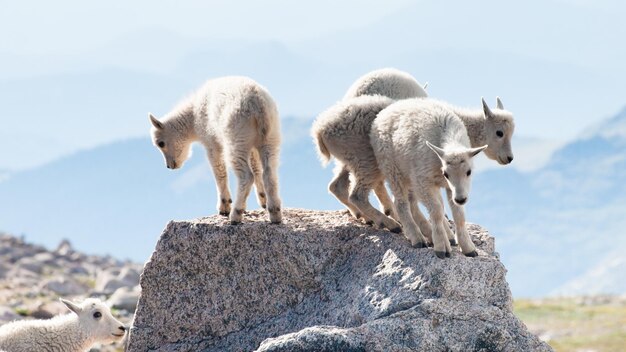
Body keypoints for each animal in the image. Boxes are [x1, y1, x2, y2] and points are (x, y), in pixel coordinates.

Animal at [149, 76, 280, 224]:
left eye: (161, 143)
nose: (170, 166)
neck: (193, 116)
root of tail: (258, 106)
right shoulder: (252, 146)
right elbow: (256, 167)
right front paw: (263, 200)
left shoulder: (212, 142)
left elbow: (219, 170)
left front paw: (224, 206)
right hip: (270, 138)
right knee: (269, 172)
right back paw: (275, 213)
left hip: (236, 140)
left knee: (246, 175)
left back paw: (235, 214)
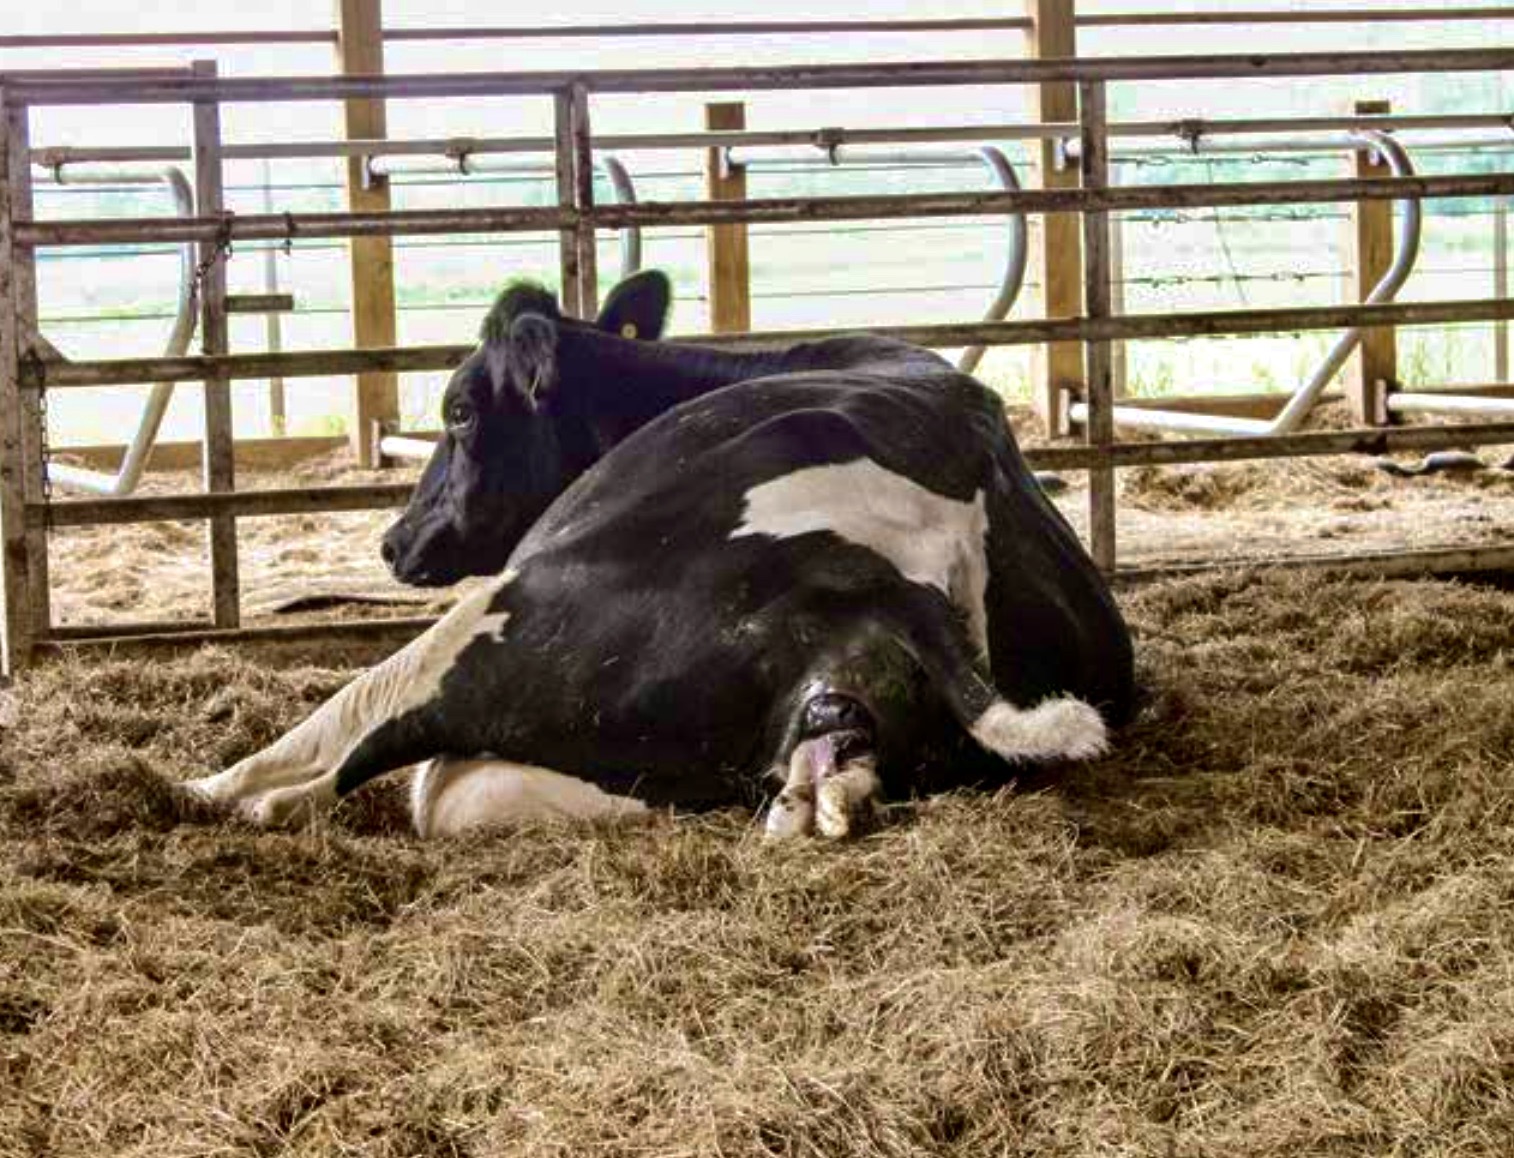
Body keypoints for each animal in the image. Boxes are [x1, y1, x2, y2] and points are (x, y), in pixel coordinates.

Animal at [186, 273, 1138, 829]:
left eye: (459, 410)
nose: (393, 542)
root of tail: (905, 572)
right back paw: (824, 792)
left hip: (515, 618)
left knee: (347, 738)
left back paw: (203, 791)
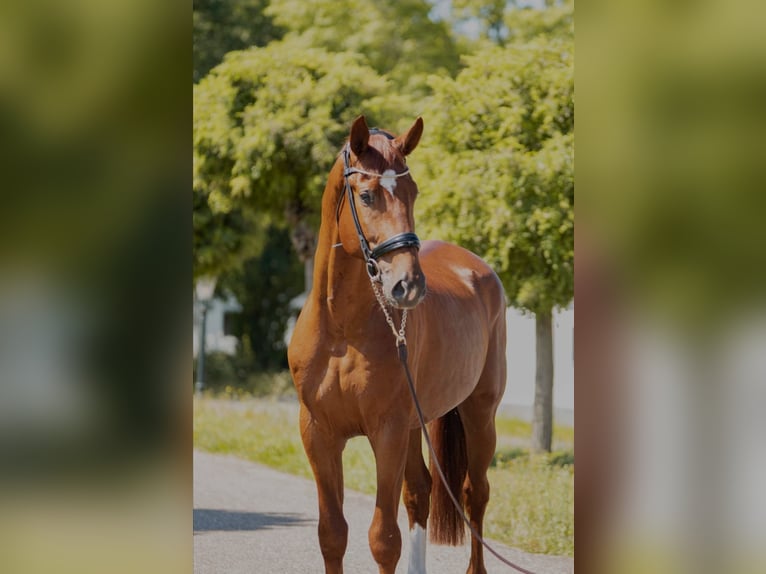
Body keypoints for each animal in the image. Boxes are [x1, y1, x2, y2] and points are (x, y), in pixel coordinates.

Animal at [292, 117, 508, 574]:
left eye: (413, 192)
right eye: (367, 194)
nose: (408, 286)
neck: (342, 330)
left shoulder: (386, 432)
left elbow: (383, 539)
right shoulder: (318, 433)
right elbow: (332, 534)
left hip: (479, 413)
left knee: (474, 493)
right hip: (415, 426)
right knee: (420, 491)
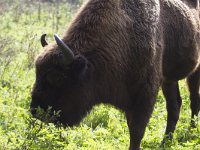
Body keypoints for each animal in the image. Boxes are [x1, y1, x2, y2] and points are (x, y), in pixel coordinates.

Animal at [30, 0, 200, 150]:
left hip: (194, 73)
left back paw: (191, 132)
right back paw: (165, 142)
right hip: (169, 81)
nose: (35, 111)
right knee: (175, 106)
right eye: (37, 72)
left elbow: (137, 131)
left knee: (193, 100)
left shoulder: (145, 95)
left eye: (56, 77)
++++++++++
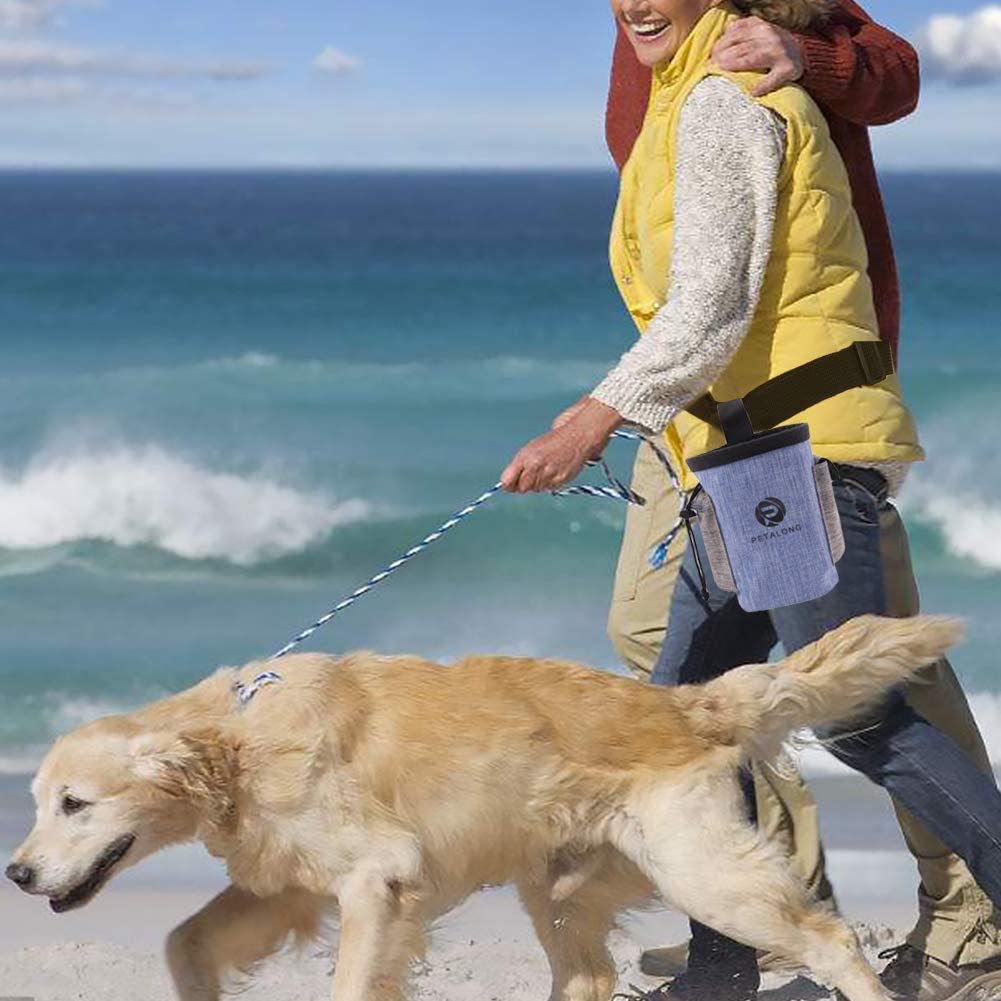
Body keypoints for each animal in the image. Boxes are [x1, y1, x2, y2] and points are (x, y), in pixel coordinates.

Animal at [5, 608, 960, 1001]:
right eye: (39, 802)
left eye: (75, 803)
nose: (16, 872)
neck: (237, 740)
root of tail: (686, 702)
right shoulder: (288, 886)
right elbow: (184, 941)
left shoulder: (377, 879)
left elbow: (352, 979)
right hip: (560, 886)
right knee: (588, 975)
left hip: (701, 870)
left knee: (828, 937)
++++++++++
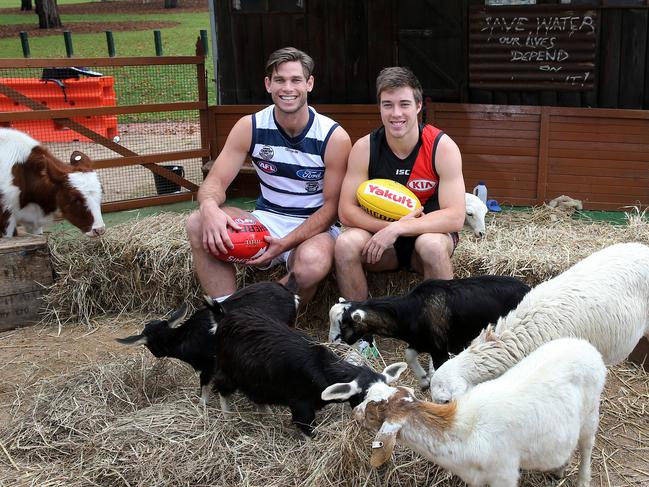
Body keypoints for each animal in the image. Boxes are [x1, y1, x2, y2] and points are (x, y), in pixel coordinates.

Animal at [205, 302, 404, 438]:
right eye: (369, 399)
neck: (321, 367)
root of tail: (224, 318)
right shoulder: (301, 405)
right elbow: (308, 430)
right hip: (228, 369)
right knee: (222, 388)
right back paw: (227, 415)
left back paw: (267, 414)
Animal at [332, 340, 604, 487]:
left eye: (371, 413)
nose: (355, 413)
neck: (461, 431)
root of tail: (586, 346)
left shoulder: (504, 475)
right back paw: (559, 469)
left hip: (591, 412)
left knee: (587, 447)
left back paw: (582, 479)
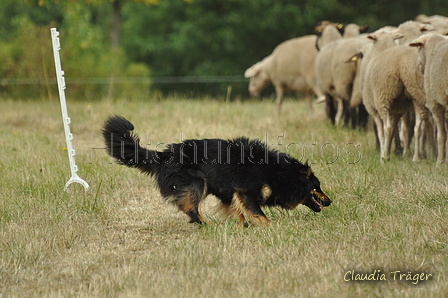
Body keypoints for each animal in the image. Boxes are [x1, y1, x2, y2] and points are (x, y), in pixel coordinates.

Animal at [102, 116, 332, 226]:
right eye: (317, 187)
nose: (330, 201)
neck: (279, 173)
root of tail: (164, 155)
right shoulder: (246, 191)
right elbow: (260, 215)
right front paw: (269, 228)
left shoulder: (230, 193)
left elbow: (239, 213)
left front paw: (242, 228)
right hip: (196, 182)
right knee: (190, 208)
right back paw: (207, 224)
++++++++++
# [Assigned task]
Among the entries above, locate the line with "left hip: (479, 413)" and the line with "left eye: (56, 77)". Give those two lines and all lines between them again, exactly, leaving out the pictures.

# [Expected answer]
left hip: (479, 413)
left knee: (474, 493)
right hip: (415, 426)
right knee: (420, 491)
Body keypoints for each animal in the image. Boxes are [x1, y1, x2, y2] and points are (x, y), in pixel coordinates.

Animal at [30, 0, 200, 150]:
left hip: (194, 73)
left back paw: (191, 132)
right back paw: (165, 142)
right hip: (169, 81)
nose: (35, 111)
right knee: (175, 106)
right eye: (37, 72)
left elbow: (137, 131)
left knee: (193, 100)
left shoulder: (145, 95)
left eye: (56, 77)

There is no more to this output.